Database Connectivity Issues for Agent API

Incident Report for Buildkite

Postmortem

Overview

On May 31st between 5:38 AM and 8:53 AM AEST our Agent API was non-responsive due to being unable to connect to the underlying database. Agents were unable to accept or process jobs and were returning 502 errors when attempting to connect. Our monitoring picked this issue up immediately and we alerted customers 8 minutes later via the status page and Slacks. The on-call engineer investigated and escalated initially to second engineer and finally to an "all hands on deck". Several different issues were identified and fixes put in place to mitigate. At 8:53 AM AEST the issue was resolved and Agents were able to function correctly again.

What was Affected

Agents were unable to connect to the Agent API, meaning they were unable to receive new work or report the completion of work they had previously been working on.

Root Cause

Several of our large Postgres tables that are critical for agent communications use row-level locking for strong consistency. As they have grown, the auto-vacuuming process has gradually gotten slower. The outage was caused by a cascading issue where several long-running processes that update job statuses ran unusually slowly (5+ minutes) due to the auto-vacuuming. These processes turned out to hold long-running row-level locks on large numbers of jobs. This caused requests to the Agent API to block on these locks, which caused an exhaustion of connections in our database connection pools. The lack of available database connections caused the Agent API EC2 instance status checks to fail and instances were marked as failed and became unavailable via HTTPS.

Timeline

5:38 AM AEST We received an alert from PagerDuty that there was a spike in exceptions being raised from the Buildkite Agent API. These exceptions indicated that the API could not connect to our main transactional database.
5:46 AM AEST Customers notified of incident via status page and Slack.
6:30 AM AEST The rest of the Buildkite engineering team were notified as the root cause had not been identified. This is when the incident became an "all hands on deck" scenario.
6:50 AM AEST The root cause of the issue was identified. There were several issues that all cascaded into a "perfect storm" of performance problems. Specifically:
- An auto-vacuum was kicked off by our AWS RDS database on the main jobs table, causing query performance to degrade.
- Queries that generally were fast started to slow down significantly. Job and build records ended up being locked for long periods of time (up to several minutes).
- Agents tried to finish jobs and builds, but started hanging as they couldn't get locks on the records they needed to.
- All of our PG Bouncer connections filled up with long running SQL queries waiting on locks. This is what started raising exceptions which caused the PagerDuty alert.
- All of our Puma workers filled up with hanging agents waiting on SQL queries.
- The health check endpoints within the Agent API couldn't be reached by our ALB, which caused servers to go unhealthy and shutdown.
7:00 AM AEST Once we figured out what was going on, we started manually killing off long running queries that could be safely retried later on, restarted PG Bouncer to reclaim connections, and introduced a hard limit on SQL queries being executed by the Agent API to stop the long running queries.
7:22 AM AEST Mitigations were applied and the Agent API returned to normal.
7:52 AM AEST We were alerted that webhooks and GitHub status updates were not being delivered. The performance problems of the Agent API had a flow-on effect that caused a backlog of these external notifications to not be processed. At this stage, there were around 9 million webhooks and GitHub status updates that needed to be delivered. We increased our background job processor capacity to work through the backlog.
8:53 AM AEST We finished our backlog of work, and systems were fully operation again.

Changes We've Made

Review and optimise job and build locks to only hold locks on small sets of jobs and process incrementally.
Roll out timeouts on long-running SQL queries across performance-critical parts of our system.
Partition our jobs table to increase query performance and reduce the performance impact of an auto-vacuum.

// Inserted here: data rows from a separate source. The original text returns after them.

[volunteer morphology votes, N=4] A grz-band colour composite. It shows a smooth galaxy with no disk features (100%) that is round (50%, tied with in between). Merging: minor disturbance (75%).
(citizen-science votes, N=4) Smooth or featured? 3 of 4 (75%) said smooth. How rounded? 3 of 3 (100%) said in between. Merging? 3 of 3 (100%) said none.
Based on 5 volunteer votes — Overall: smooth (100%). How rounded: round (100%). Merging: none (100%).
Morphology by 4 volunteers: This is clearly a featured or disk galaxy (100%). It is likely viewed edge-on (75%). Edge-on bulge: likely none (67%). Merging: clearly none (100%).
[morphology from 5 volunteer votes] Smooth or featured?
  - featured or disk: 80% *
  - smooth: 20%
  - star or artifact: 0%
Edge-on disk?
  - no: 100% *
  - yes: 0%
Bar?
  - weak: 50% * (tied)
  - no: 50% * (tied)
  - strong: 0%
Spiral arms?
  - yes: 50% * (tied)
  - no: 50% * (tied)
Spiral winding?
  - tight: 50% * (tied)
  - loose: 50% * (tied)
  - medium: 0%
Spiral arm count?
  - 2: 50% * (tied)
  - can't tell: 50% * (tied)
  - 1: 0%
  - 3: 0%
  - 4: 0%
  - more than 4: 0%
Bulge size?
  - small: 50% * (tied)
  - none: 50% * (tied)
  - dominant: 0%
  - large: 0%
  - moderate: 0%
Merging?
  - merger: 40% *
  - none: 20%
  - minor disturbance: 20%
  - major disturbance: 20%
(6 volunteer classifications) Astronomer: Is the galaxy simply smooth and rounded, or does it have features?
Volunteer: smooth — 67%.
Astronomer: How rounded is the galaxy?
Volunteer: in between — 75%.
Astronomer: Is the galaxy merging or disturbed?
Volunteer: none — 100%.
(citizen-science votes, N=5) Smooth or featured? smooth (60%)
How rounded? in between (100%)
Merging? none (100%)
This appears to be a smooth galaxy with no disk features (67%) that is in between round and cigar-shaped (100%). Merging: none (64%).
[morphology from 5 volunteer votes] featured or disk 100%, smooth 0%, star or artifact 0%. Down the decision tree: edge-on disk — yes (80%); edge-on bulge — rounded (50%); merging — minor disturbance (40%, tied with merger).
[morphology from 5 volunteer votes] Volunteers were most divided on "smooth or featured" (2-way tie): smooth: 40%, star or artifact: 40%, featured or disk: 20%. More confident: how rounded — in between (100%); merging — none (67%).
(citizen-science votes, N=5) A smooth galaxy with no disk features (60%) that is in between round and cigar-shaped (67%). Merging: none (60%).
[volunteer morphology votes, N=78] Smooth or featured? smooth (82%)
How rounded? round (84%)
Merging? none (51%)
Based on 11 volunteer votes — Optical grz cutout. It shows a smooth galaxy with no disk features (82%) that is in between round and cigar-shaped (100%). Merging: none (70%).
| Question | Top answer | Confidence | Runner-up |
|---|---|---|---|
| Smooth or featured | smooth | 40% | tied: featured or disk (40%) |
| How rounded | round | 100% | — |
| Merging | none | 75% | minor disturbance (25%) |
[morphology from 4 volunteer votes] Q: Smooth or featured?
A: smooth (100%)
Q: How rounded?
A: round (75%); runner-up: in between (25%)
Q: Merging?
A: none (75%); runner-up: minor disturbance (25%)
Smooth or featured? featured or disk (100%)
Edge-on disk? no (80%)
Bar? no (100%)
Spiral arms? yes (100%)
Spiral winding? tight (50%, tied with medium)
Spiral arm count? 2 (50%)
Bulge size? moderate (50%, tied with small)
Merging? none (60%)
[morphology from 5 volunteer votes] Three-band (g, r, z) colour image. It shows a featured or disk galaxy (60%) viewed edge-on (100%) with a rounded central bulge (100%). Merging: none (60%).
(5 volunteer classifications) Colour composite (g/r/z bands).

Posted Jun 03, 2018 - 07:11 UTC

Resolved

Everything looks good on our end. We're marking as resolved and we'll publish an incident report shortly.

Posted May 30, 2018 - 23:20 UTC

Monitoring

We finished our backlog of around 9 million external webhooks and GitHub SCM notifications. Everything is going smooth on our end now, we'll keep monitoring to make sure everything is fully operational again.

Posted May 30, 2018 - 22:53 UTC

Update

We are continuing to work on a fix for this issue.

Posted May 30, 2018 - 22:36 UTC

Identified

We've also identified outgoing webhooks, live page updates and GitHub commit statuses are heavily backlogged. Build jobs still should be running as usual. We're increasing capacity on our end now to work through the backlog and we expect things to return to normal shortly.

Posted May 30, 2018 - 21:52 UTC

Monitoring

We've identified the issue and put a fix in place. A slow running query was causing lock contention that lead to connection exhaustion in our agent API. We've got some fixes planned and will follow up with a post mortem, in the meantime, we're keeping a close eye on things.

Posted May 30, 2018 - 21:22 UTC

Identified

We've identified the database issue and have a temporary fix in place whilst we keep investigating.

Posted May 30, 2018 - 20:50 UTC

Update

We are continuing to investigate, job queue is also now unavailable.

Posted May 30, 2018 - 20:02 UTC

Investigating

We're seeing an issue with our Agent API being able to connect to it's database again. We're investigating.

Posted May 30, 2018 - 19:46 UTC

This incident affected: Notifications (GitHub Commit Status Notifications, Email Notifications, Slack Notifications, Webhook Notifications).